WHAT THE TASK REQUIRES. Your output should be the line that contains "1 For completeness, I" and all lines after it in the records, retyped exactly through the last one.

[Dataset entries]

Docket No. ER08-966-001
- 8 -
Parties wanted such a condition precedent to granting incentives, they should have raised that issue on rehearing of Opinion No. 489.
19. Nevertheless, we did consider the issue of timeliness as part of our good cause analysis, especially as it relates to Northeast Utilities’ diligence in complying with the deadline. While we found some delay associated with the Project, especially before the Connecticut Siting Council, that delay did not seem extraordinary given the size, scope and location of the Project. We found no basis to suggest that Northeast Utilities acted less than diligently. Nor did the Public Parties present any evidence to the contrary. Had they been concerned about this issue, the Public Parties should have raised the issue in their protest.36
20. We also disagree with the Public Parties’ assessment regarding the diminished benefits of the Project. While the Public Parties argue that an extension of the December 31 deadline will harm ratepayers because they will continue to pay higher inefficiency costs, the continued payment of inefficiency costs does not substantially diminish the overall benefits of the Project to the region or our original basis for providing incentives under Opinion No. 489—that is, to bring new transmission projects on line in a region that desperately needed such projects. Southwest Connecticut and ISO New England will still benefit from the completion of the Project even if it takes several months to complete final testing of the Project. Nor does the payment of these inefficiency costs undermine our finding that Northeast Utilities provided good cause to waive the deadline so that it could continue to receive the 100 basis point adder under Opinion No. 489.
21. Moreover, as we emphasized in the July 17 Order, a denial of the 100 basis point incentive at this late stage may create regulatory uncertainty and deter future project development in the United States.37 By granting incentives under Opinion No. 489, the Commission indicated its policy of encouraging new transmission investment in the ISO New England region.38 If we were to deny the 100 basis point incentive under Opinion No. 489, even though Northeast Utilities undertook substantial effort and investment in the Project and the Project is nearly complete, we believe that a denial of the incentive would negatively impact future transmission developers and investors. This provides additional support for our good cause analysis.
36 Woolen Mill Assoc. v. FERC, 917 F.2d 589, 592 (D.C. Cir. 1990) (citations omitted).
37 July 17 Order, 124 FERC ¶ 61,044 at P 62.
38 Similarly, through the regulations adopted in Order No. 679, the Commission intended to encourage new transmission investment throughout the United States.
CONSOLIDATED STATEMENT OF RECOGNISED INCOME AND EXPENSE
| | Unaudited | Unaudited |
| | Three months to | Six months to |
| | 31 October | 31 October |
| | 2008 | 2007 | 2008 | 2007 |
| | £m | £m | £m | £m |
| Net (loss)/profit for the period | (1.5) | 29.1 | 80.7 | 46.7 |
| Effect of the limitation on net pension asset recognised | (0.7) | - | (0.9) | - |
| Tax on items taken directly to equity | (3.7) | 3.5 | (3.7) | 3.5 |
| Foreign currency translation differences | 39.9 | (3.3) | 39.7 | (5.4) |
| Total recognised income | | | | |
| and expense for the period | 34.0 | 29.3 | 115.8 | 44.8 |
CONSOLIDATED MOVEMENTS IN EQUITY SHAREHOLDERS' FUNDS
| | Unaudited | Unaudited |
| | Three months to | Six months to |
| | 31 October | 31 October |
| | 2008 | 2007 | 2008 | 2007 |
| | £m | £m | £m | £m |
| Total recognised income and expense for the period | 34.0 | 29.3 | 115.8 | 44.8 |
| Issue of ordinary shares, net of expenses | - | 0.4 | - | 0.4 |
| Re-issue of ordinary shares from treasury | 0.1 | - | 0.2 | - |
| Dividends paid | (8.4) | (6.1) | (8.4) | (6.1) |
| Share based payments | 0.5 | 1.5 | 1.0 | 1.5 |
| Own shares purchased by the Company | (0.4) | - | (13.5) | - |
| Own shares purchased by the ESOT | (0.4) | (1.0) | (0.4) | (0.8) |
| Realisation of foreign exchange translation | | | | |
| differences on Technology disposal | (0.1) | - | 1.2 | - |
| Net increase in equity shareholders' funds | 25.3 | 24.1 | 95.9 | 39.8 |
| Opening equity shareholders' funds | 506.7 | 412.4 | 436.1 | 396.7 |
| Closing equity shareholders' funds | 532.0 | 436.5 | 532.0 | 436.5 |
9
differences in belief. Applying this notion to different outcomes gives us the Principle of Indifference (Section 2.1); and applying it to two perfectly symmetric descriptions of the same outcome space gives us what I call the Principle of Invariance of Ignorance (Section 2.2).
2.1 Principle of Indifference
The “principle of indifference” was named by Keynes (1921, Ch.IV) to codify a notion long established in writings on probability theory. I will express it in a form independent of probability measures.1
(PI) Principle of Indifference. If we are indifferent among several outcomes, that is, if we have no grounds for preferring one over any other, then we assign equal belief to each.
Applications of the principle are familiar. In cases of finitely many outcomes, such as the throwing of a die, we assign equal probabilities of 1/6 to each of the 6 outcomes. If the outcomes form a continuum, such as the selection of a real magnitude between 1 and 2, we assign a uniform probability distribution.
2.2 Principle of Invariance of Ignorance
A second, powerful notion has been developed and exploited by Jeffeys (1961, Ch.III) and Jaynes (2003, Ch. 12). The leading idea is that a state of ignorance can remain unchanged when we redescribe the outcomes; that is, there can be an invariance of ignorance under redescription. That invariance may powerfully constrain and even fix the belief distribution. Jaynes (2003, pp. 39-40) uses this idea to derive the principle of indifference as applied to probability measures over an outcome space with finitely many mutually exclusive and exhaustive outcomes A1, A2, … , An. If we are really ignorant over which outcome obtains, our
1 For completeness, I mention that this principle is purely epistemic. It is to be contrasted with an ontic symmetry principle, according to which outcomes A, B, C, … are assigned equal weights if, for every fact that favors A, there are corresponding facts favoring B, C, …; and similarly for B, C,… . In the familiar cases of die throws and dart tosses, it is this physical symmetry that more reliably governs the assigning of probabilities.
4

FINISHED TASK.
1 For completeness, I mention that this principle is purely epistemic. It is to be contrasted with an ontic symmetry principle, according to which outcomes A, B, C, … are assigned equal weights if, for every fact that favors A, there are corresponding facts favoring B, C, …; and similarly for B, C,… . In the familiar cases of die throws and dart tosses, it is this physical symmetry that more reliably governs the assigning of probabilities.
4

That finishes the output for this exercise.